Write out the data exactly as given, dropping every picture.

[Stored data entries]
══════

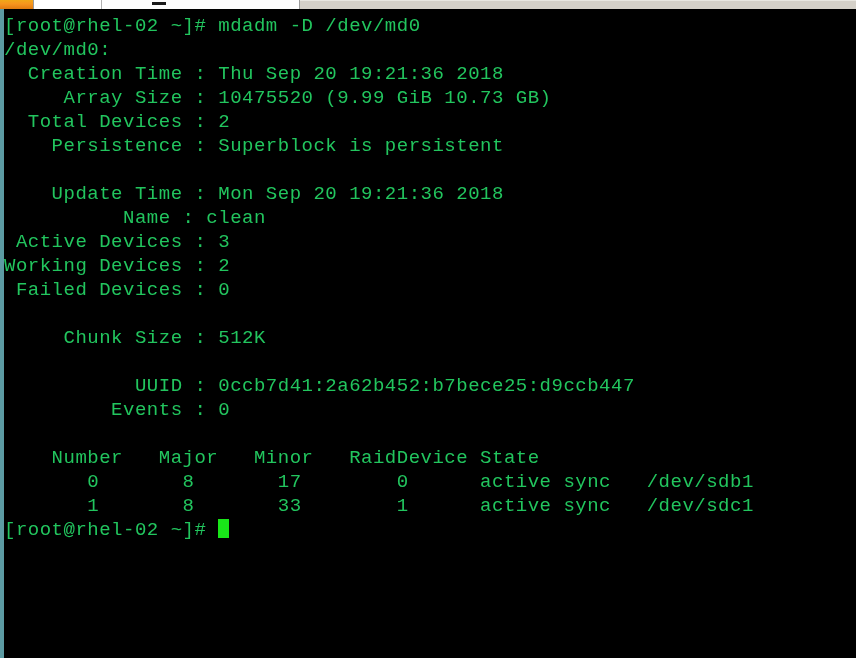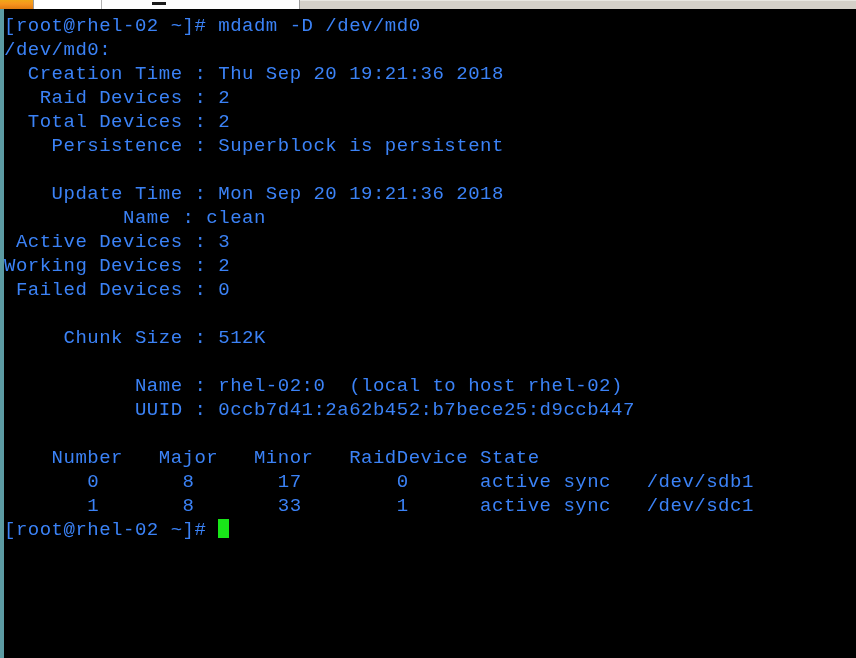"[root@rhel-02 ~]# mdadm -D /dev/md0" .term-line { color: #3b82f6 -> #22c55e }
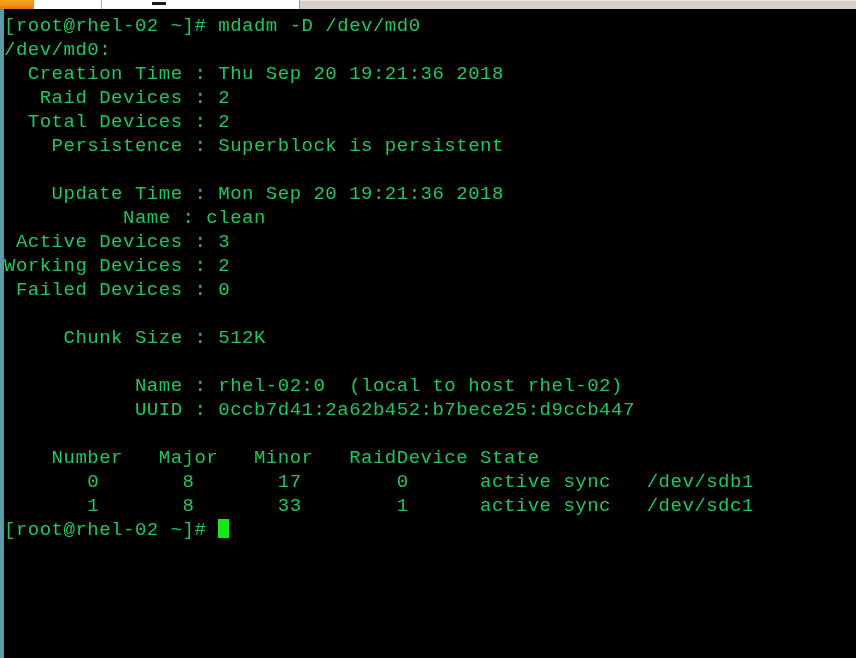"Array Size : 10475520 (9.99" span.term-line { html: none -> <span> Array Size : 10475520 (9.99 GiB 10.73 GB)</span> }
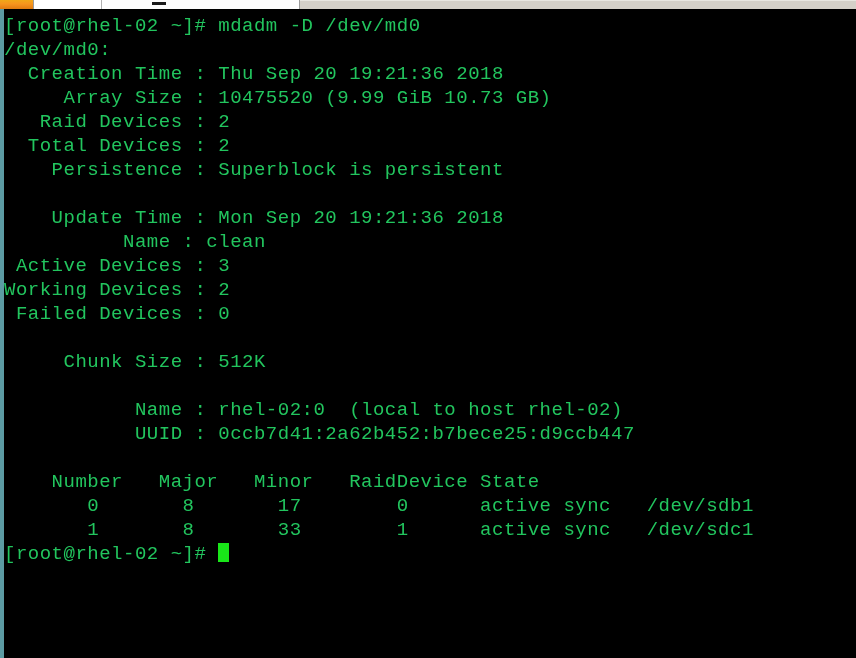"Raid Devices : 2" span.term-line { html: <span> Raid Devices : 2</span> -> none }
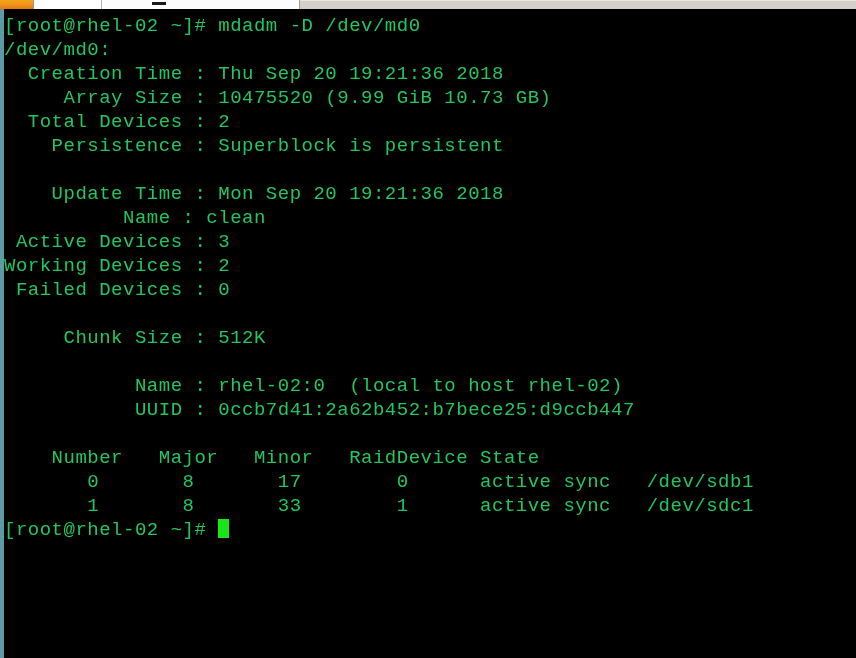"Name : rhel-02:0 (local to" span.term-line { html: <span> Name : rhel-02:0 (local to host rhel-02)</span> -> none }
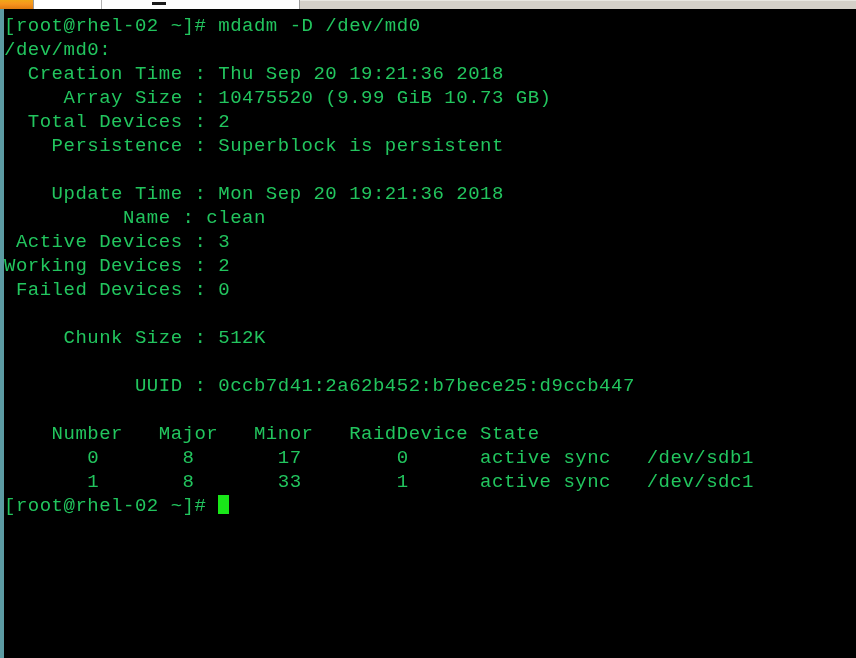"Events : 0" span.term-line { html: none -> <span> Events : 0</span> }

══════

* **OUTPUT FOR THIS EXERCISE**:
"[root@rhel-02 ~]# mdadm -D /dev/md0" .term-line { color: #3b82f6 -> #22c55e }
"Array Size : 10475520 (9.99" span.term-line { html: none -> <span> Array Size : 10475520 (9.99 GiB 10.73 GB)</span> }
"Raid Devices : 2" span.term-line { html: <span> Raid Devices : 2</span> -> none }
"Name : rhel-02:0 (local to" span.term-line { html: <span> Name : rhel-02:0 (local to host rhel-02)</span> -> none }
"Events : 0" span.term-line { html: none -> <span> Events : 0</span> }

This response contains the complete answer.